| WHAT IS REQUIRED |
Below are the records; copy exactly the stretch from the line containing "- Prefer explanations" through the line containing "- What changed and why", both ends included, and nothing else.

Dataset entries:
□ □ □

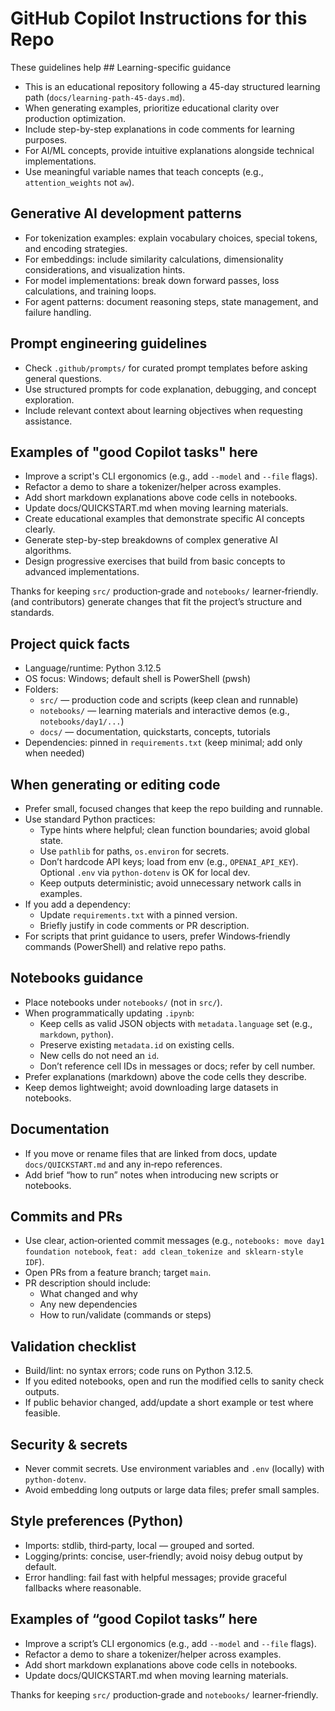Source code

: # GitHub Copilot Instructions for this Repo

These guidelines help ## Learning-specific guidance

- This is an educational repository following a 45-day structured learning path (`docs/learning-path-45-days.md`).
- When generating examples, prioritize educational clarity over production optimization.
- Include step-by-step explanations in code comments for learning purposes.
- For AI/ML concepts, provide intuitive explanations alongside technical implementations.
- Use meaningful variable names that teach concepts (e.g., `attention_weights` not `aw`).

## Generative AI development patterns

- For tokenization examples: explain vocabulary choices, special tokens, and encoding strategies.
- For embeddings: include similarity calculations, dimensionality considerations, and visualization hints.
- For model implementations: break down forward passes, loss calculations, and training loops.
- For agent patterns: document reasoning steps, state management, and failure handling.

## Prompt engineering guidelines

- Check `.github/prompts/` for curated prompt templates before asking general questions.
- Use structured prompts for code explanation, debugging, and concept exploration.
- Include relevant context about learning objectives when requesting assistance.

## Examples of "good Copilot tasks" here

- Improve a script's CLI ergonomics (e.g., add `--model` and `--file` flags).
- Refactor a demo to share a tokenizer/helper across examples.
- Add short markdown explanations above code cells in notebooks.
- Update docs/QUICKSTART.md when moving learning materials.
- Create educational examples that demonstrate specific AI concepts clearly.
- Generate step-by-step breakdowns of complex generative AI algorithms.
- Design progressive exercises that build from basic concepts to advanced implementations.

Thanks for keeping `src/` production‑grade and `notebooks/` learner‑friendly.(and contributors) generate changes that fit the project’s structure and standards.

## Project quick facts

- Language/runtime: Python 3.12.5
- OS focus: Windows; default shell is PowerShell (pwsh)
- Folders:
  - `src/` — production code and scripts (keep clean and runnable)
  - `notebooks/` — learning materials and interactive demos (e.g., `notebooks/day1/...`)
  - `docs/` — documentation, quickstarts, concepts, tutorials
- Dependencies: pinned in `requirements.txt` (keep minimal; add only when needed)

## When generating or editing code

- Prefer small, focused changes that keep the repo building and runnable.
- Use standard Python practices:
  - Type hints where helpful; clean function boundaries; avoid global state.
  - Use `pathlib` for paths, `os.environ` for secrets.
  - Don’t hardcode API keys; load from env (e.g., `OPENAI_API_KEY`). Optional `.env` via `python-dotenv` is OK for local dev.
  - Keep outputs deterministic; avoid unnecessary network calls in examples.
- If you add a dependency:
  - Update `requirements.txt` with a pinned version.
  - Briefly justify in code comments or PR description.
- For scripts that print guidance to users, prefer Windows‑friendly commands (PowerShell) and relative repo paths.

## Notebooks guidance

- Place notebooks under `notebooks/` (not in `src/`).
- When programmatically updating `.ipynb`:
  - Keep cells as valid JSON objects with `metadata.language` set (e.g., `markdown`, `python`).
  - Preserve existing `metadata.id` on existing cells.
  - New cells do not need an `id`.
  - Don’t reference cell IDs in messages or docs; refer by cell number.
- Prefer explanations (markdown) above the code cells they describe.
- Keep demos lightweight; avoid downloading large datasets in notebooks.

## Documentation

- If you move or rename files that are linked from docs, update `docs/QUICKSTART.md` and any in‑repo references.
- Add brief “how to run” notes when introducing new scripts or notebooks.

## Commits and PRs

- Use clear, action‑oriented commit messages (e.g., `notebooks: move day1 foundation notebook`, `feat: add clean_tokenize and sklearn‑style IDF`).
- Open PRs from a feature branch; target `main`.
- PR description should include:
  - What changed and why
  - Any new dependencies
  - How to run/validate (commands or steps)

## Validation checklist

- Build/lint: no syntax errors; code runs on Python 3.12.5.
- If you edited notebooks, open and run the modified cells to sanity check outputs.
- If public behavior changed, add/update a short example or test where feasible.

## Security & secrets

- Never commit secrets. Use environment variables and `.env` (locally) with `python-dotenv`.
- Avoid embedding long outputs or large data files; prefer small samples.

## Style preferences (Python)

- Imports: stdlib, third‑party, local — grouped and sorted.
- Logging/prints: concise, user‑friendly; avoid noisy debug output by default.
- Error handling: fail fast with helpful messages; provide graceful fallbacks where reasonable.

## Examples of “good Copilot tasks” here

- Improve a script’s CLI ergonomics (e.g., add `--model` and `--file` flags).
- Refactor a demo to share a tokenizer/helper across examples.
- Add short markdown explanations above code cells in notebooks.
- Update docs/QUICKSTART.md when moving learning materials.

Thanks for keeping `src/` production‑grade and `notebooks/` learner‑friendly.
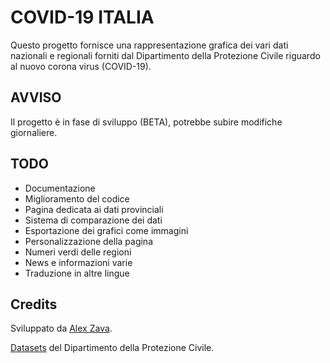 # COVID-19 ITALIA

Questo progetto fornisce una rappresentazione grafica dei vari dati nazionali e regionali forniti dal Dipartimento della Protezione Civile riguardo
al nuovo corona virus (COVID-19).

## AVVISO
Il progetto è in fase di sviluppo (BETA), potrebbe subire modifiche giornaliere.

## TODO
* Documentazione
* Miglioramento del codice
* Pagina dedicata ai dati provinciali
* Sistema di comparazione dei dati
* Esportazione dei grafici come immagini
* Personalizzazione della pagina
* Numeri verdi delle regioni
* News e informazioni varie
* Traduzione in altre lingue

## Credits
Sviluppato da [Alex Zava](https://alexzava.com).

[Datasets](https://github.com/pcm-dpc/COVID-19) del Dipartimento della Protezione Civile.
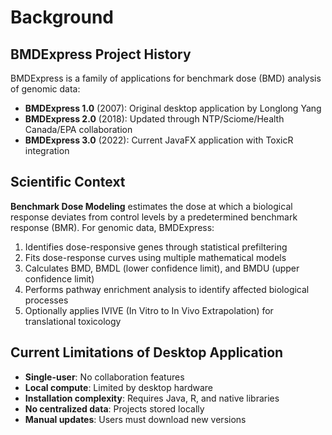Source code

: # Background

## BMDExpress Project History

BMDExpress is a family of applications for benchmark dose (BMD) analysis of genomic data:

- **BMDExpress 1.0** (2007): Original desktop application by Longlong Yang
- **BMDExpress 2.0** (2018): Updated through NTP/Sciome/Health Canada/EPA collaboration
- **BMDExpress 3.0** (2022): Current JavaFX application with ToxicR integration

## Scientific Context

**Benchmark Dose Modeling** estimates the dose at which a biological response deviates from control levels by a predetermined benchmark response (BMR). For genomic data, BMDExpress:

1. Identifies dose-responsive genes through statistical prefiltering
2. Fits dose-response curves using multiple mathematical models
3. Calculates BMD, BMDL (lower confidence limit), and BMDU (upper confidence limit)
4. Performs pathway enrichment analysis to identify affected biological processes
5. Optionally applies IVIVE (In Vitro to In Vivo Extrapolation) for translational toxicology

## Current Limitations of Desktop Application

- **Single-user**: No collaboration features
- **Local compute**: Limited by desktop hardware
- **Installation complexity**: Requires Java, R, and native libraries
- **No centralized data**: Projects stored locally
- **Manual updates**: Users must download new versions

□ □ □

| ANSWER BOX |
- Prefer explanations (markdown) above the code cells they describe.
- Keep demos lightweight; avoid downloading large datasets in notebooks.

## Documentation

- If you move or rename files that are linked from docs, update `docs/QUICKSTART.md` and any in‑repo references.
- Add brief “how to run” notes when introducing new scripts or notebooks.

## Commits and PRs

- Use clear, action‑oriented commit messages (e.g., `notebooks: move day1 foundation notebook`, `feat: add clean_tokenize and sklearn‑style IDF`).
- Open PRs from a feature branch; target `main`.
- PR description should include:
  - What changed and why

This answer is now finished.